José Murilo Procópio: país vive momento de tumulto mais do que de insegurança jurídica

Com 50 anos de atuação no direito empresarial, o advogado José Murilo Procópio (foto: Arquivo Pessoal) – da Advocacia Procópio de Carvalho – acompanha de perto as transformações do ambiente jurídico e empresarial brasileiro. Para Procópio, que critica falas de candidatos que defendem o descumprimento de decisões judiciais, o Brasil vive mais um momento de “tumulto” do que de insegurança jurídica. No campo empresarial, Procópio prevê reflexos do tarifaço americano em alguns setores da economia que, inevitavelmente, podem gerar cenários de insolvência. Defensor da recuperação de empresas viáveis, ele faz um alerta: o mecanismo não é uma “festa”. 

Estamos em época de eleições, assistindo às falas de efeito dos candidatos. Alguns destes posicionamentos podem deixar as pessoas confusas, como a afirmação de descumprimento de decisões judiciais ou a concessão de anistias em massa. Como o sr. vê estas posturas ? 

Vejo como demagogia pura. Decisão judicial é para ser cumprida. Em caso de discordância cabe recorrer, nos estritos termos da lei e do bom senso, aliás, virtude necessária. O descumprimento de ordens judiciais significa acabar com a democracia. Também não é tão fácil, assim, conceder anistia: o processo precisaria passar pelo Congresso: Câmara e Senado.

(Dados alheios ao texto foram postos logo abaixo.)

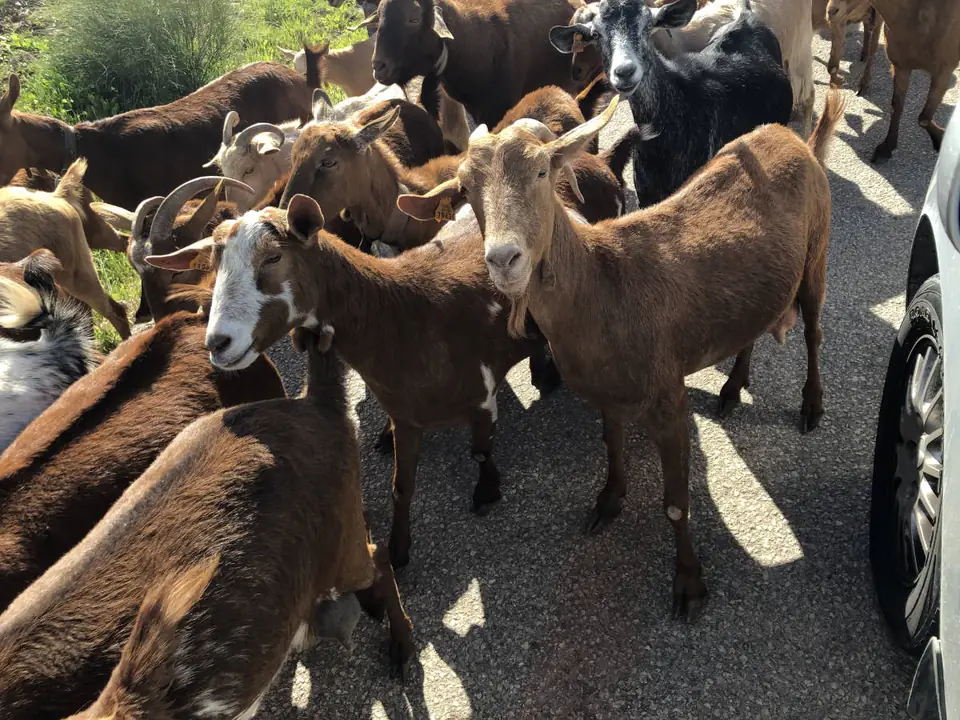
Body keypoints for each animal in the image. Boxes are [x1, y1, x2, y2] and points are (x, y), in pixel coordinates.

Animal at [145, 193, 562, 570]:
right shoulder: (406, 414)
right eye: (213, 266)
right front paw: (398, 550)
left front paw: (487, 490)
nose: (218, 344)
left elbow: (480, 451)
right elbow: (401, 488)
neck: (408, 314)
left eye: (273, 257)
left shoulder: (481, 395)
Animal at [403, 91, 843, 619]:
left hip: (817, 253)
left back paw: (812, 406)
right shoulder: (607, 396)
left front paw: (688, 585)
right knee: (753, 330)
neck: (604, 286)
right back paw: (733, 389)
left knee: (815, 331)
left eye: (542, 172)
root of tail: (798, 140)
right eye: (467, 187)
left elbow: (675, 503)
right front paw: (608, 502)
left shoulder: (670, 400)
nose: (504, 259)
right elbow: (611, 447)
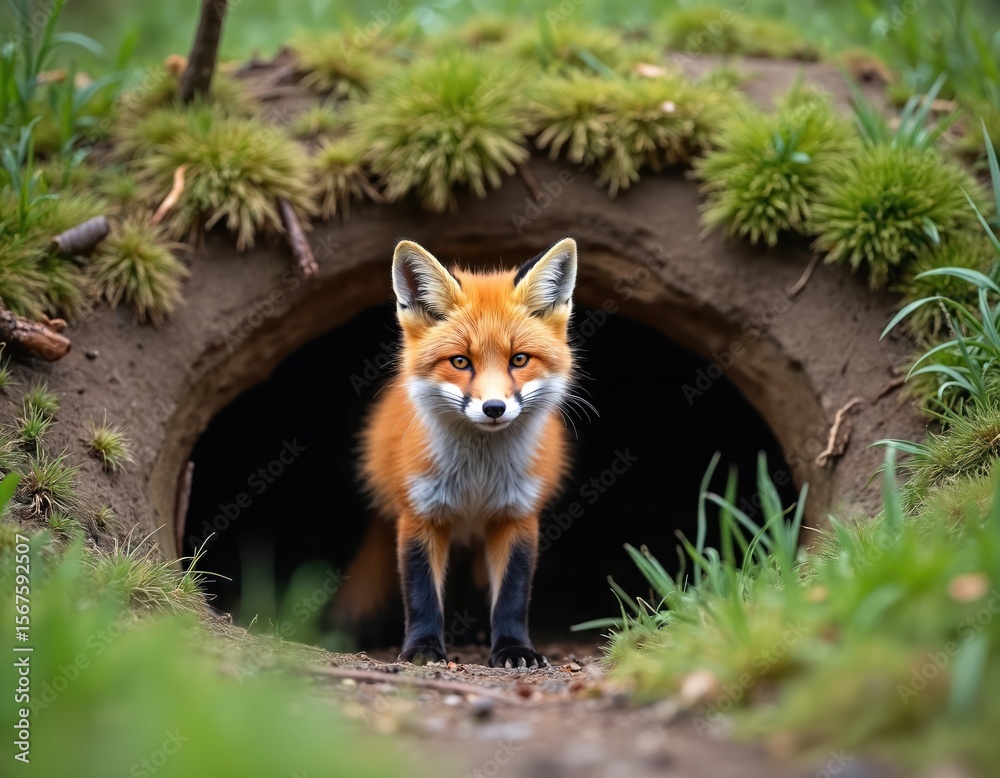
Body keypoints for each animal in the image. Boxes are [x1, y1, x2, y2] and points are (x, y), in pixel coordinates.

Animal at [337, 237, 580, 668]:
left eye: (519, 359)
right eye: (461, 361)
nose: (494, 408)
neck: (476, 481)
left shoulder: (517, 516)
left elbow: (513, 597)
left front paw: (513, 649)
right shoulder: (419, 515)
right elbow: (421, 596)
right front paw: (422, 649)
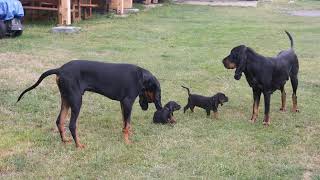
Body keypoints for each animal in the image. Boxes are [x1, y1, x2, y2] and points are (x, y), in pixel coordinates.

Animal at [16, 60, 162, 148]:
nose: (158, 106)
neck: (141, 76)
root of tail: (60, 70)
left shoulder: (123, 104)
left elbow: (126, 122)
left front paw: (128, 134)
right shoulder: (127, 102)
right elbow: (126, 124)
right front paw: (127, 142)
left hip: (66, 99)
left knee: (59, 121)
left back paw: (65, 141)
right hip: (76, 100)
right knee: (72, 125)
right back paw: (79, 146)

Mas popularizam a ideia contrária. 

O que fez com que o Judiciário – STF- se tornasse até pauta de eleições? 

Desde que as sessões de julgamento do STF passaram a ser transmitidas pela TV, houve uma politização; ministros dão entrevistas – algumas vezes até demais – participam de muitas atividades. Antigamente, juízes eram quase inacessíveis. Mas é importante pontuar que um membro do Supremo age quando provocado, ou seja, ele não toma iniciativas. Ele não vai para a Praça dos Três Poderes iniciar movimentos. E mais: conforme está na lei, cabe ao ministro/juiz julgar casos correlatos, o que pode concentrar ações nas mãos da mesma pessoa. Mas, está na lei e chama-se distribuição por prevenção. 

O sr. acha que o Brasil vive uma insegurança jurídica?

Nenhum tipo de insegurança jurídica é boa, mas não vejo que seja isso que está acontecendo no Brasil. Observo que o que está acontecendo é um tumulto. Mas estamos em um bom momento para mudar isso, que são as eleições. Fazer uma limpeza, uma renovação no Senado e na Câmara; menos interesses próprios.

Já chegou ao seu escritório algum caso de impacto sofrido por empresas brasileiras por conta do tarifaço imposto pelos Estados Unidos ao Brasil? 

Por enquanto, não, mas creio que haverá, sim, reflexos nos pedidos de falência e de recuperação extrajudicial. E aqui é preciso muito cuidado, pois o que vejo é que o empresário, para salvar seu negócio, muitas vezes chega ao “último furo”; adota medidas impensadas, aflitivas, faz empréstimos e entrega bens em alienação fiduciária que, em razão disso, não se sujeitam à recuperação. 

As recuperações judiciais/extrajudiciais se popularizaram. Isso é um bom ou mau sinal? 

Em 50 anos de advocacia empresarial, observo que a lei tinha natureza liquidatória, hoje, tem natureza recuperacional. A recuperação judicial é um instrumento a preservar a boa empresa e sua função social. Mas não é uma “festa”. 

Onde estão os pontos de atenção nestes casos? 

Pode-se criar um clima agressivo entre credores e devedores. A empresa passa quase por uma auditoria; muitos documentos precisam ser reunidos e muitos deveres a cumprir. Também é necessária muita responsabilidade com este diagnóstico para recomendar, a uma empresa, encarar um processo de recuperação. E lembrando: os bancos são ferozes, mesmo: se faz tempo bom, eles vêm. Se não…

Agora, há casos muito salutares, como o da Mendes Júnior, da Samarco, da Egesa, que passaram aqui pelo escritório. Estão saudáveis. Também estamos à frente da recuperação da Cervejaria Backer, tentando fazer acordo com todos os credores. 

Com 50 anos de experiência no direito, qual o balanço o sr. faz da atividade empresarial no país?

Aqui no Brasil vivemos momentos: bons, ruins, de crise. Um absurdo que aconteceu, na época da Lava-Jato, foi que ao invés de punirem pessoas, puniram as empresas. Assim, passamos a ter que contratar de fora, mesmo tendo empresas de padrão internacional, verdadeiras escolas. Vamos vivendo.